Survival of the Soul

Foreword Review — Jan / Feb 2000

“This book is not an attempt to convince anyone of the reality of life after death.
It is simply an attempt to present the facts in an orderly manner.
At the end, the reader should be in a position to make up his or her mind,”
says Wilson, a prolific author who has written on subjects as diverse as mysticism and criminology.

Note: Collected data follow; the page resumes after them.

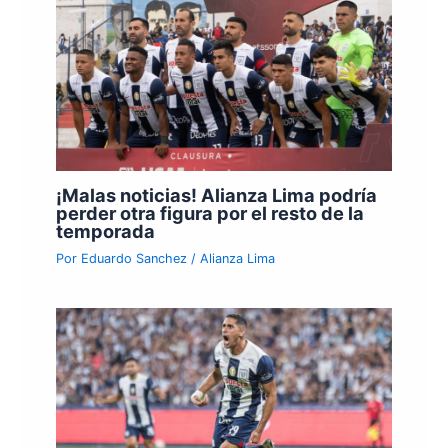
¡Malas noticias! Alianza Lima podría
perder otra figura por el resto de la
temporada
Por
Eduardo Sanchez
/
Alianza Lima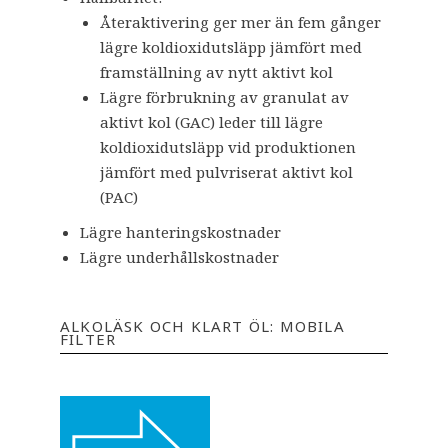
Återaktivering ger mer än fem gånger
lägre koldioxidutsläpp jämfört med
framställning av nytt aktivt kol
Lägre förbrukning av granulat av
aktivt kol (GAC) leder till lägre
koldioxidutsläpp vid produktionen
jämfört med pulvriserat aktivt kol
(PAC)
Lägre hanteringskostnader
Lägre underhållskostnader
ALKOLÄSK OCH KLART ÖL: MOBILA
FILTER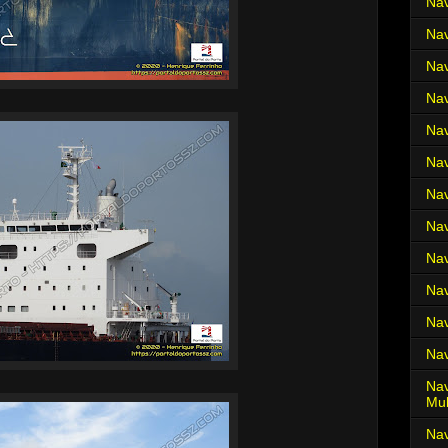
Nav
Nav
Nav
Nav
Nav
Nav
Nav
Nav
Nav
Nav
Nav
Nav
Nav
Mul
Na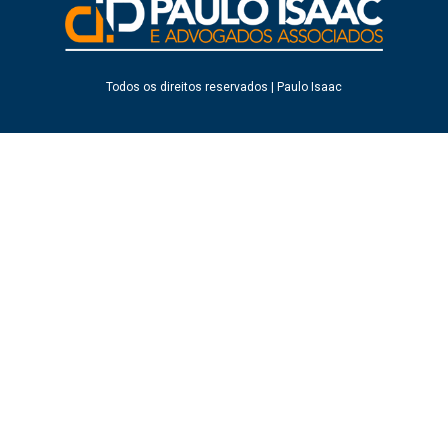
Todos os direitos reservados | Paulo Isaac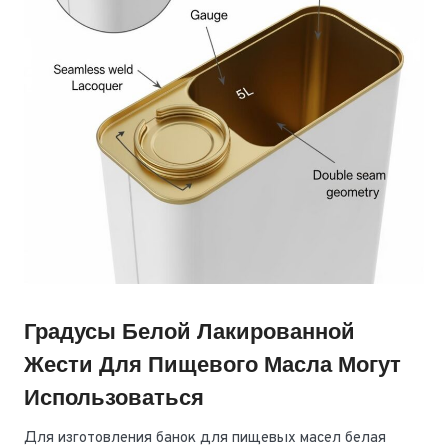
Градусы Белой Лакированной
Жести Для Пищевого Масла Могут
Использоваться
Для изготовления банок для пищевых масел белая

To enable the reader to do so, Wilson has presented a valuable group of case
studies giving evidence for the soul’s survival and touching on such topics as
reincarnation, near-death experiences and instances of communication between
the living and the dead. He traces such evidence through the history of
psychical research, current scientific interest and the musings of philosophers
to present a thoughtful analysis of a subject too long relegated to the
category of superstition.

Wilson, who resides with his wife in Cornwall, England, considers himself a
philosopher who is deeply concerned with the meaning of human existence. His
study of the possibility of the soul’s survival of death enriches what is known
of the human personality, showing it to be infinitely more complex than it is
generally credited to be.

The author suggests that every human being contains a whole “ladder” or
hierarchy of “selves” unified by a “basic self.” It is this “basic self” which
we recognize as a particular individual. A person grows and changes as the
various “selves” are accessed throughout the lifespan. The ability to access
”higher selves” may be what allows a person to manifest what we consider to be
psychic abilities, and the inability to maintain a strong enough “basic self”
may be what leads to the presentation of symptoms of multiple personality
disorder.

According to the author, what is generally considered to be of interest in
psychical research (including telepathy, astral projection, mediumship and
precognition of the future) are of little importance, since all of these are
latent powers able to be developed by any human being, and which regularly
manifest as spiritual development unfolds. What Wilson does consider important
has to do with the basic “Life Question” which he interprets not as “Who am I?”
but “What am I?,” a question which has been addressed by such philosophers as
Kierkegaard, Tolstoy, Dostoevsky, Nietszche and Camus. Moreover, psychical
research has been hampered by the fact that after verifying that a particular
phenomenon has occurred, it must look at the source of that phenomenon, and
there haven’t been tools developed yet for accessing that source in an
acceptably scientific manner.

Wilson presents a picture of the human soul that exceeds what most are able to
imagine, and offers the possibility that it is the ability to imagine that will
allow individuals to transcend the perceived limits of time and space.
According to the author, it is the power of the human imagination, properly
directed and controlled, that allows for escape in the present moment and for
it to achieve what the self-flagellating saint or the risk-taking adventurer
could only see dimly, that people are truly citizens of eternity.